GİBİ YAPANLAR yazıyor!
Pınar Ergun
O… Belki…
“O”nu yaparken amacımız hiçbir zaman sadece oyun sahnelemek, kendimizi seyirciye göstermek olmadı.
Amacımız;
Belki hayata daha farklı bir açıdan bakmak
Belki kendimizi daha iyi ifade etmek
Belki de sosyal hayatımıza katkıda bulunmak
Belki entelektüel birikim yapmak
Belki ruhumuzu profesyonelleştirmek,
Belki biraz eğlenmek, biraz heyecan yaşamak da olabilir
Belki de bilgiyi eğlenceli bir şekilde öğrenmek,
Belki toplumsal bir statü kazanmak
Belki topluluk karşısında konuşabilme yetisine sahip olmak
Belki şu belki de bu…
Sonuçta genel amaç; bir şeyler kazanmak aynı anda biz kazanırken başkalarına da kazandırmak. Hem göze hem kulağa hem de ruha hitap etmek, bunu yaparken bir şeyler öğrenmek, öğrenirken de öğretmek…

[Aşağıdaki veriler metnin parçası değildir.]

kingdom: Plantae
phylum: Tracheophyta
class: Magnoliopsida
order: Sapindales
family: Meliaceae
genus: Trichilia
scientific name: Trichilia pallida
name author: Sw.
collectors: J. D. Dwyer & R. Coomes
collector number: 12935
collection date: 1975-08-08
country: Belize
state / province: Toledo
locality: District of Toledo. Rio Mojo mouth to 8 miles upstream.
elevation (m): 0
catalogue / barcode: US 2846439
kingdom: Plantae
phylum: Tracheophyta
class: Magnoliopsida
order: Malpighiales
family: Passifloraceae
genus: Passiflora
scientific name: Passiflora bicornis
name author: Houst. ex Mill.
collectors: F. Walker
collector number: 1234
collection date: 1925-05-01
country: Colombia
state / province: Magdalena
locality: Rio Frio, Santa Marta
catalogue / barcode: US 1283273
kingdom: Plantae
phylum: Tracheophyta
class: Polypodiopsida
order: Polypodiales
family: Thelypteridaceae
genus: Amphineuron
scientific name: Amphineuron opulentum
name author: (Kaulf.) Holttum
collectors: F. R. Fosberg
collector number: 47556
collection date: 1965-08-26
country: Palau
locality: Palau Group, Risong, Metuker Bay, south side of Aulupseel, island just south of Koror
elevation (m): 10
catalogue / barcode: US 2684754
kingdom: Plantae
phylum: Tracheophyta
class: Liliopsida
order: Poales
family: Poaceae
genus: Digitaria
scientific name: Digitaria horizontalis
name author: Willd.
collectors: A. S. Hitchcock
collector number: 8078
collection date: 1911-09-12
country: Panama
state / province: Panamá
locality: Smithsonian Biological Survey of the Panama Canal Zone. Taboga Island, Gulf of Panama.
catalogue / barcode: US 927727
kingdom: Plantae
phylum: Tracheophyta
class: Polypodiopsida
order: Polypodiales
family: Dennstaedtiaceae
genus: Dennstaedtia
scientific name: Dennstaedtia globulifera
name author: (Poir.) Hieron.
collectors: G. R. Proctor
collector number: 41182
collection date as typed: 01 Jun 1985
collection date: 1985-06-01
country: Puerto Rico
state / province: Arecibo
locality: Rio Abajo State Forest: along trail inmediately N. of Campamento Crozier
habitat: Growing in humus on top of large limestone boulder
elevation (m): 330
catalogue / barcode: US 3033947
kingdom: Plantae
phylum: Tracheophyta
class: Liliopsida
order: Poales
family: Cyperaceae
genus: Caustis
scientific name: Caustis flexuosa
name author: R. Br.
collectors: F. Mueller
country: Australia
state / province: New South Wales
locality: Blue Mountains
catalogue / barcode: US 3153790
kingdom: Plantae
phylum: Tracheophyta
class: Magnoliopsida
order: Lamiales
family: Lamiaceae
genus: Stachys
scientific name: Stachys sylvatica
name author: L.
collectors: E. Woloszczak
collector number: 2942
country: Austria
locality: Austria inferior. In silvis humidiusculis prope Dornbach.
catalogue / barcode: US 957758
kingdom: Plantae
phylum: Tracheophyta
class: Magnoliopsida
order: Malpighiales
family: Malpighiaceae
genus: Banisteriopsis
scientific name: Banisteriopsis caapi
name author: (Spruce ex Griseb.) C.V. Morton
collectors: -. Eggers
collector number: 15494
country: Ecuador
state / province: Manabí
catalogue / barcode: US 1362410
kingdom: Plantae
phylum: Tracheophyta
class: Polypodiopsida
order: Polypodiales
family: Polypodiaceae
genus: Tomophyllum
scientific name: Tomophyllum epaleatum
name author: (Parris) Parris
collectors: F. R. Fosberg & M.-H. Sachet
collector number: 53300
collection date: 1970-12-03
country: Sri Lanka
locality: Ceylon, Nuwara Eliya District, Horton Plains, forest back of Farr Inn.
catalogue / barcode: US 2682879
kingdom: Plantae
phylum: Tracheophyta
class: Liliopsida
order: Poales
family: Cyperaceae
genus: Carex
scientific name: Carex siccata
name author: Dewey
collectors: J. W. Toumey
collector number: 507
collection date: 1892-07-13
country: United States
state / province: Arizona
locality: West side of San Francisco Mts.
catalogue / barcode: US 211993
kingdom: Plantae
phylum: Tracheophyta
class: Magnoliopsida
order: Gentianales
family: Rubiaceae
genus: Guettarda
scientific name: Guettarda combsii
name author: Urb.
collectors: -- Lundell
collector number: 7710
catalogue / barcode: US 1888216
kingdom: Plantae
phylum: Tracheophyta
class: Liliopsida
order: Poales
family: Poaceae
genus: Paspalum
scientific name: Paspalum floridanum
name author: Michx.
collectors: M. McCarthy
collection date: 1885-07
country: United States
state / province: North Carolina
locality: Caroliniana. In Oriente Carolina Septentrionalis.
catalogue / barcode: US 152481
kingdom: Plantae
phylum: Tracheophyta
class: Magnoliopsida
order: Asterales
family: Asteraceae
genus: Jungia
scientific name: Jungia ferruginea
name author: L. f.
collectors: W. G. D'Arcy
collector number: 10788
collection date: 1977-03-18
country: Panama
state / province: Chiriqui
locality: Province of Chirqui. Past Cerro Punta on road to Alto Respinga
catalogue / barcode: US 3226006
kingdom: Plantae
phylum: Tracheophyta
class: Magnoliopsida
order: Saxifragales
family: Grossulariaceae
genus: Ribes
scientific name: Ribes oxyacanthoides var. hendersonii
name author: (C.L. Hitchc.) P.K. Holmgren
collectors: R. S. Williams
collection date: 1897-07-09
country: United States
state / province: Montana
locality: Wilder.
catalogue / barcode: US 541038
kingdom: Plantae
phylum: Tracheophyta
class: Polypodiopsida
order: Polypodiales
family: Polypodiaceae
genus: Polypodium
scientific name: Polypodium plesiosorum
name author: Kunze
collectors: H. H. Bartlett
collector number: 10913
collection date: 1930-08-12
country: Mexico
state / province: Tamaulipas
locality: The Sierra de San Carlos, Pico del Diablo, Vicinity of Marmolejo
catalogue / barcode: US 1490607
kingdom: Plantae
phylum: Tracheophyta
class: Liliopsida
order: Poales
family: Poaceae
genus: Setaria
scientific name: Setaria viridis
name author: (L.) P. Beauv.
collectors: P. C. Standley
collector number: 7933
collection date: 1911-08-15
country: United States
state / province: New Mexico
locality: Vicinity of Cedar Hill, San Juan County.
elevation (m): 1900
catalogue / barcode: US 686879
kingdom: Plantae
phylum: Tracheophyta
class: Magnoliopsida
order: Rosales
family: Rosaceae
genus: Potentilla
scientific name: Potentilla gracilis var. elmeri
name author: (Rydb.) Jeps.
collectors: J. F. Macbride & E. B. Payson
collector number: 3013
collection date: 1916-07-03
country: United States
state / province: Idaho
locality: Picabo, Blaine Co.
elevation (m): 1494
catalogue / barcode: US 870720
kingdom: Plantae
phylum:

“O” bir sanat; insan beynini her yönden geliştiren ve hatta insanın hayal gücünü ve yaratıcılığını geliştiren. Sadece “O”nu yapan mı diye sorduğunuzu duyuyorum. O zaman cevaplayayım: koltuğa oturdunuz… Artık siz de hayal dünyasının içindesinizdir. Oynayan ve izleyen, hepsi aynı hayal dünyasında… Kuşkusuz mekanlar ve nesneler gerçek olmuştur sizin için. Oyuncular, dekorlar oyunun çerçevesinde bir araya gelmiş her şey: gerçeğin benzeri olan; ama gerçekte olmayan… İşte o andan sonra var olmayan da vardır artık sizin için. Ama böyle olması da şaşırtıcı değil. Zaten “O” da bir hayal oyunu değil mi?